Au début de notre paracha, les Enfants d’Israël peuvent enfin quitter le pays d’Egypte, le pays de l’esclavage. En deviennent-ils pour autant des hommes libres ? La fin du joug de Pharaon rime-t-elle nécessairement avec l’idée de liberté ? Rien n’est moins sûr.

Un grand nombre de passages bibliques consacrés à l’apprentissage de la liberté nous enseigneront qu’être libre, ce n’est pas ne pas être esclave, loin de là. Être libre, c'est avoir appris la liberté après un long cheminement fait d'expériences, de tâtonnements et de doutes.

Finalement, c'est au terme d'une errance de quarante ans que les Israélites pourront faire leur entrée dans le pays de Canaan. Bien évidemment, le chemin physique qui va de l'Egypte à la Terre d'Israël ne met pas quarante ans à traverser, mais le chemin moral qui mène de la servitude à la liberté ne saurait se franchir en moins d'une génération.

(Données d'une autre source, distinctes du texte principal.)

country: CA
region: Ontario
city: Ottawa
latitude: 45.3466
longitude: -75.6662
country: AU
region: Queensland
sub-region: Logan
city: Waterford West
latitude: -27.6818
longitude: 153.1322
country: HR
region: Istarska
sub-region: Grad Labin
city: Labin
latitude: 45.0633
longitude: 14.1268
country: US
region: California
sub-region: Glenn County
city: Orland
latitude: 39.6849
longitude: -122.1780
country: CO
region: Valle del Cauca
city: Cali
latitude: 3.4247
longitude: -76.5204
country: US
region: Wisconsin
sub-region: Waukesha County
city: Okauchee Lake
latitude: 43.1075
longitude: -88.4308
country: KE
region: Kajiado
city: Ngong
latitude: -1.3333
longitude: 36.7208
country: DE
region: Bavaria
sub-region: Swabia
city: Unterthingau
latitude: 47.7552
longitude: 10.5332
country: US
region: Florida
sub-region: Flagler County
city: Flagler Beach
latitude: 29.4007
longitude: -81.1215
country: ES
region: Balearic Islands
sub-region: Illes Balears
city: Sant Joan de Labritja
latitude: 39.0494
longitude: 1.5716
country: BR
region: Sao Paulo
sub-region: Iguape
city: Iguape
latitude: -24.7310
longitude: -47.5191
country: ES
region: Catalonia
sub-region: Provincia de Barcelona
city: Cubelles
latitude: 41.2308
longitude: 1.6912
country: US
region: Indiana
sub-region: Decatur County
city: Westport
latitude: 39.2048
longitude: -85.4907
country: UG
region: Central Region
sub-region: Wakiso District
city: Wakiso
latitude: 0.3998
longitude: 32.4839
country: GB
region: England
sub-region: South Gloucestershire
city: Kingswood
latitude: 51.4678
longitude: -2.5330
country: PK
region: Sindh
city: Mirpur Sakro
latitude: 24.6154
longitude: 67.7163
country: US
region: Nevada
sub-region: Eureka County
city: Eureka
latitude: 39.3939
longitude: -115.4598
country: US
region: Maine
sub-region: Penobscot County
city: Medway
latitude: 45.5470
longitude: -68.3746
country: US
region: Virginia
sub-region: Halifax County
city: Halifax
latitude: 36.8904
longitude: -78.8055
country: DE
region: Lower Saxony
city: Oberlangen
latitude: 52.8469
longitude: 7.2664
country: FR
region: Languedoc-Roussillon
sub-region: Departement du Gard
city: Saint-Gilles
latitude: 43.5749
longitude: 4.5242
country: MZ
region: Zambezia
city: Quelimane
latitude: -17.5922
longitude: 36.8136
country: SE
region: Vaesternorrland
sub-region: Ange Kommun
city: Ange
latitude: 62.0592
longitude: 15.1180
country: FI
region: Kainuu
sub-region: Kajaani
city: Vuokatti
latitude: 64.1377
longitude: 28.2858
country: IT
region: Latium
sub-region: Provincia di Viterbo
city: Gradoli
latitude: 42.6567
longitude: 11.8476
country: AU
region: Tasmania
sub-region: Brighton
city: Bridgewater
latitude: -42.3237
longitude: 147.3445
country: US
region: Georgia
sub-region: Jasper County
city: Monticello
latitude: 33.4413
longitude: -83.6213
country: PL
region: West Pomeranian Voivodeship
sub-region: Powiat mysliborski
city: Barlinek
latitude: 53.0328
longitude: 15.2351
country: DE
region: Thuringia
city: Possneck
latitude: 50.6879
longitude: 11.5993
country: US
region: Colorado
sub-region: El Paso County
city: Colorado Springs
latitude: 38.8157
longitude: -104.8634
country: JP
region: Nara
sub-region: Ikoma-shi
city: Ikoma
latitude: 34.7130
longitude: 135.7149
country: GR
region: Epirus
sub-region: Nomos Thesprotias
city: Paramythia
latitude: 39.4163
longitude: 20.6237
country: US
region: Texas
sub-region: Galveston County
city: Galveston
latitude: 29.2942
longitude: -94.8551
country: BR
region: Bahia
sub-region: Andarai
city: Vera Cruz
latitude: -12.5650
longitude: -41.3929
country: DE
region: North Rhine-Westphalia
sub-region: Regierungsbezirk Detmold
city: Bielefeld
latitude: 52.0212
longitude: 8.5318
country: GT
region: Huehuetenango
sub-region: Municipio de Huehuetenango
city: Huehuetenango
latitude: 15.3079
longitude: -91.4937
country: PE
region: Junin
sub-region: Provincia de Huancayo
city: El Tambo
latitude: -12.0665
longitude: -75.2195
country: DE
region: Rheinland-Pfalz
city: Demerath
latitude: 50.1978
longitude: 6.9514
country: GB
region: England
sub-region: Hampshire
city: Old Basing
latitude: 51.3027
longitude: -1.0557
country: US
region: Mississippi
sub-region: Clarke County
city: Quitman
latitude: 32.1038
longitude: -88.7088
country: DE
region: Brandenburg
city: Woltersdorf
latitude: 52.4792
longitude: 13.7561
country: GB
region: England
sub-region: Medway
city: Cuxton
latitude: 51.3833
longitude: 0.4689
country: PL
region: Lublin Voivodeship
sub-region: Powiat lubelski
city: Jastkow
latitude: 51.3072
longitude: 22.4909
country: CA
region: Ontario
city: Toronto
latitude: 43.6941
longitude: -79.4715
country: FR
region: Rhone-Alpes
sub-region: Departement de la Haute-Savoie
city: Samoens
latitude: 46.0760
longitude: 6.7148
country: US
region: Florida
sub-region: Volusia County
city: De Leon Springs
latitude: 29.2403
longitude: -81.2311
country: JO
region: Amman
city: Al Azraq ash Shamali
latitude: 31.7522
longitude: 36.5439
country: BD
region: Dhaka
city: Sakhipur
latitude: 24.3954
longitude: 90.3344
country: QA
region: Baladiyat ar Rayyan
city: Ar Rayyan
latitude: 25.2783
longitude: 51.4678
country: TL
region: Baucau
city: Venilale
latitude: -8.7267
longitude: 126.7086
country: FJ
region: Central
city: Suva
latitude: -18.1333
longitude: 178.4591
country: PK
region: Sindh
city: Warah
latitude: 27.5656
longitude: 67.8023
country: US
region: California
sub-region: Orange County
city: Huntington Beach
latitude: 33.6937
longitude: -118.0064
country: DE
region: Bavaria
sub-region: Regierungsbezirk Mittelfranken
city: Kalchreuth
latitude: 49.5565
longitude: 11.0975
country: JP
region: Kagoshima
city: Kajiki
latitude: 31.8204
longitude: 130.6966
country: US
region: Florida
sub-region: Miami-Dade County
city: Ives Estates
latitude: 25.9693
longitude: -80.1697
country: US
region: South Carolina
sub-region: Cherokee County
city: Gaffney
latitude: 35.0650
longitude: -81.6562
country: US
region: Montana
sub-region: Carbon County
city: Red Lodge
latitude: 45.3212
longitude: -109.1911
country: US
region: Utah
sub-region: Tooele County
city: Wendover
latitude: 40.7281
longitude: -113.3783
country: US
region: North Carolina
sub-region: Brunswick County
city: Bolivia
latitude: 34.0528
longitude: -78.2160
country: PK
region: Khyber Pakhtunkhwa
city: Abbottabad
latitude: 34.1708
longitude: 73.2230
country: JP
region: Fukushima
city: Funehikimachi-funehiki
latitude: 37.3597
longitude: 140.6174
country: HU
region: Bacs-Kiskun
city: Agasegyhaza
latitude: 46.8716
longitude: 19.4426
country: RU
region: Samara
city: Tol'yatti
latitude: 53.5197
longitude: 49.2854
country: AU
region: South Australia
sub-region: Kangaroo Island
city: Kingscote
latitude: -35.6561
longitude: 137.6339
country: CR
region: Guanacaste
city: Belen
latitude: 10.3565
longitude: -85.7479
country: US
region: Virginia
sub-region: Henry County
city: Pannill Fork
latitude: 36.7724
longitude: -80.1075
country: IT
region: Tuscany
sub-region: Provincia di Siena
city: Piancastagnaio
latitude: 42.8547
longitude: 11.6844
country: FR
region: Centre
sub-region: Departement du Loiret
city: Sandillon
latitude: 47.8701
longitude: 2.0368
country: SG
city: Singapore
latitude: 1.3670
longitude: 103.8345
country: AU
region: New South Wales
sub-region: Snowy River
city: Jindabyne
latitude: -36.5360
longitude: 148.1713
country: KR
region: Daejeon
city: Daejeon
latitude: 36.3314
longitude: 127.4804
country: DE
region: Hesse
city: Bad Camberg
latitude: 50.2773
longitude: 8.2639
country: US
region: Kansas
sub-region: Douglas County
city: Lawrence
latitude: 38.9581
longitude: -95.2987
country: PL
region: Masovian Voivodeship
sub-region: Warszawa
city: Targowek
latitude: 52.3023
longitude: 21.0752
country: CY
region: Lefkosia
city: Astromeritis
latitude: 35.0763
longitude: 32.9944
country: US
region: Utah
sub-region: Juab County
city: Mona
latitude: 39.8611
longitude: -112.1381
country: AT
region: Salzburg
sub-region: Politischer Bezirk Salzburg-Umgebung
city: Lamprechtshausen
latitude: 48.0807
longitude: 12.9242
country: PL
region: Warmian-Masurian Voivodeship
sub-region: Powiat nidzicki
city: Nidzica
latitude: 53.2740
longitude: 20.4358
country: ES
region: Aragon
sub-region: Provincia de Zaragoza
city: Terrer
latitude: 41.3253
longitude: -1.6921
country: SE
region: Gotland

“Un moment pour tout” enseigne l’Ecclésiaste (Qohélet III:1). Et au moment de leur sortie d'Egypte, les Hébreux n'étaient manifestement pas encore prêts pour une vie libre sur leur terre.

En effet, la paracha s’ouvre avec le départ d'Egypte et le refus divin de laisser les Enfants d'Israël se rendre directement vers la terre qui leur a été promise. Dieu fait plutôt dévier le peuple vers le désert et la mer des joncs. Il craint qu'autrement, ces derniers puissent être tentés de retourner en Egypte au moment où les premières difficultés se feraient ressentir.

A plusieurs reprises, dans les moments de conflit ou de ceux où la nourriture vient à manquer, les Enfant d'Israël regrettent à haute voix le confort de la servitude, la sécurité garantie malgré l’oppression ou du fait de cette dernière. Leur attitude illustre bien combien difficile est la liberté (pour reprendre le titre d'un recueil d'Emmanuel Levinas).

Il est souvent plus facile de s'enfermer dans un mode de vie ou un système de pensée plutôt que de se placer face à soi-même, face à ses choix et à ses responsabilités. Il y a toujours un danger dans la pleine liberté. Et c'est pourquoi l'homme peut, souvent, avoir tendance à se laisser aller à une certaine "servitude volontaire". Cette problématique émerge clairement dans le texte biblique. C'est pourquoi, afin d'être effective, la liberté nécessite une propédeutique. Elle a toujours un coût, mais celui-ci mérite certainement d'être payé.